With everyone working from home, suits suddenly became redundant. Even now, office workers dress more casually than ever before, and few people are commuting five days a week.

The cost-of-living crisis hasn’t helped. Indeed, at Richard James, the cheapest off-the-peg suits start at around £1,100, while for bespoke £6,000 is not unusual.

Yet Sean is convinced tailored suits will enjoy a renaissance.

“People got fed up with wearing tracksuits all day while on Zoom calls,” he says of the lockdown years.

“What we’re getting is men being very much more adventurous; not feeling peer pressure; not saying, ‘Oh, I can’t wear an orange suit, so I’ll stick to navy or grey.’ They want to stand out a bit and look special.”

He hopes to attract customers who actively choose to wear a suit, rather than office workers who are expected by their managers to wear one. “I think people do like an excuse to dress up,” he adds. “The desire for tailoring is absolutely back.”

Many of Savile Row’s top names, including Richard James, belong to an association protecting and promoting its type of tailoring, called Savile Row Bespoke.

The association sets strict standards for what defines a bespoke suit.

“Every suit is unique, made to the customer’s exact measurements,” it explains. “Typically, around 30 measurements will be taken across the customer’s body.

“The suit will then be handmade, with the cloth shrunken, stretched, pressed, stitched and structured into a perfectly form-fitting three-dimensional garment.”

Apprentice tailors can train for up to six years, while each suit requires around 50 man-hours to create, with three fittings and “some three months from commission to finished garment”. In addition, the suits must be constructed within a 100-yard radius of Savile Row itself.

Richard James exterior

The exterior of Richard James in Savile Row (Image: Jonathan Buckmaster for Daily Express)

Tailors from this part of London are known and respected all over the planet. Foreign tourists regularly visit, and Sean was bitterly disappointed when Jeremy Hunt, the Chancellor of the Exchequer, decided not to restore VAT-free shopping for tourists from abroad. “I think it’s a disaster,” he complains, pointing out how Britain is now the only major European nation which doesn’t refund VAT to tourists.

“It has really hamstrung businesses like ours, and retailing in general,” he says. “Brexit has been tough for businesses like us, adding a whole layer of bureaucracy. This was an opportunity to level the playing field. It’s really short-sighted.

“Tourists will go and do their shopping in Paris or Milan instead.”

Sean would like to see Savile Row Bespoke campaigning for his famous street to be added to Unesco’s list of intangible cultural heritage.

“Our street has traditions going back 200 years,” he stresses. “The way of making a suit hasn’t changed in that time. Learning that skill and craft still takes a lot of time. If you want to be a cutter or a tailor, there’s no cutting corners.”
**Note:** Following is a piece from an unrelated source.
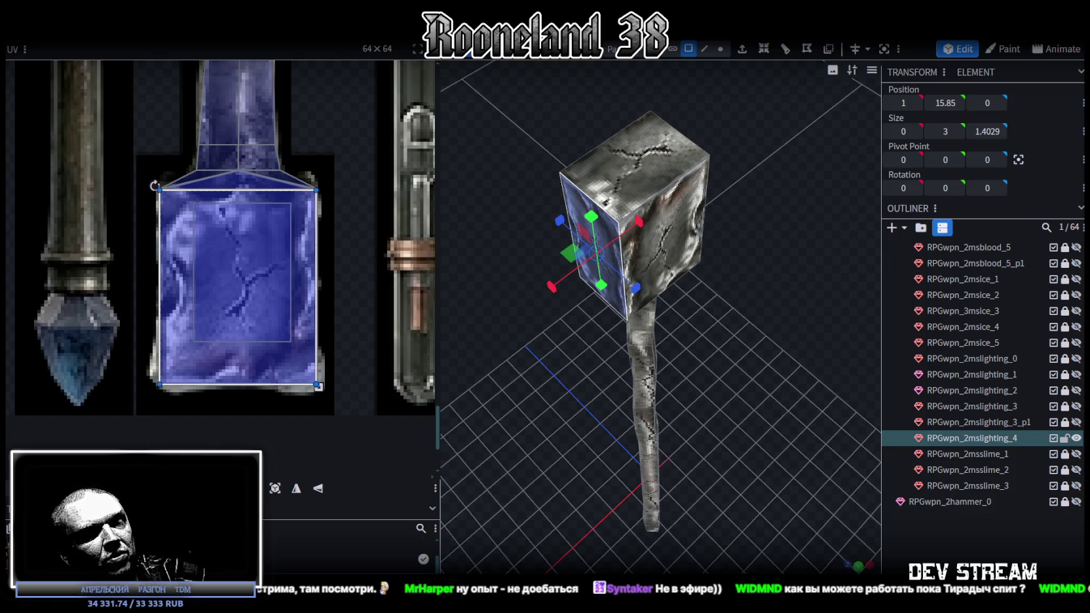
scroll(658, 431, down, 3)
He says Unesco status would be a recognition that Savile Row tailoring offers “something unique to our country”.

Sean concedes there’s a problem with the street’s image in that it’s perceived to be just for posh people. “Yes, it is expensive to have a bespoke suit made but the people who make it and work on it aren’t posh,” he explains. “They’re craftsmen and they spend many years to get to that point. I think that needs to be respected.”
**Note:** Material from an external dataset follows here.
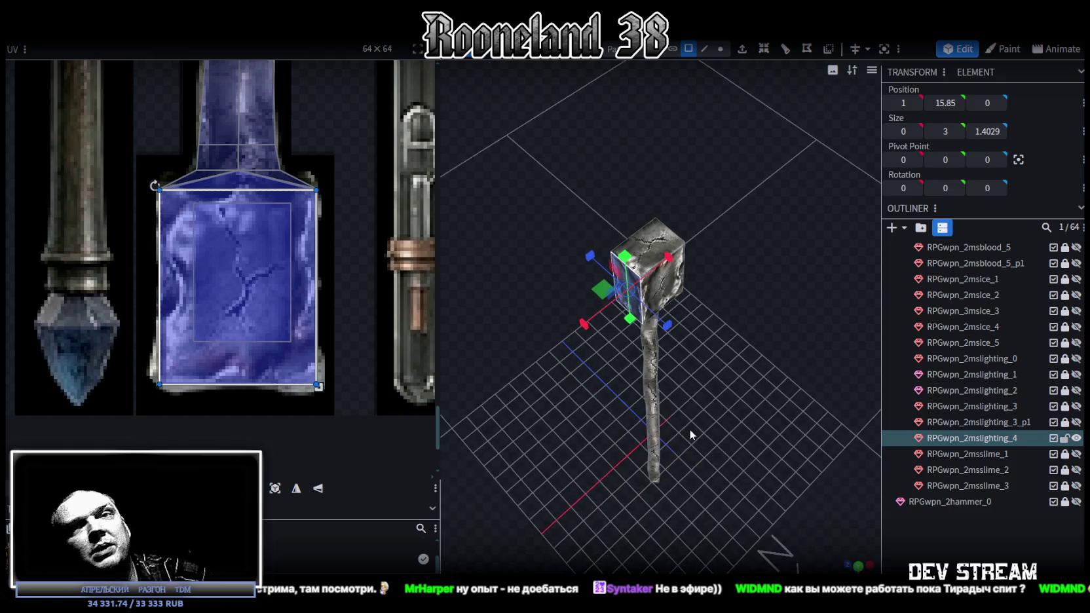
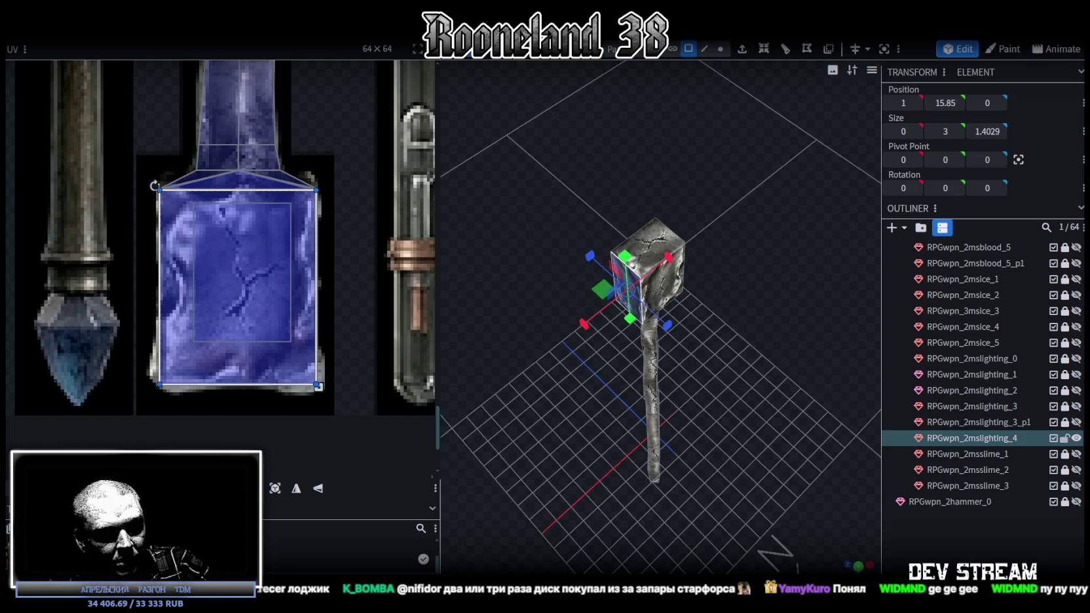
Switch to Steam and open the Peripeteia store page from the library.
key(alt+Tab)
He stresses how Savile Row is a vital component of the capital’s cultural heritage. “Areas like this really should have protected status,” he says. “We hope this exciting new store will help keep Savile Row strong for at least another 30 years and perhaps inspire young designers to take on the British baton for menswear. We started all those years ago with a £10,000 overdraft. That would very difficult now.”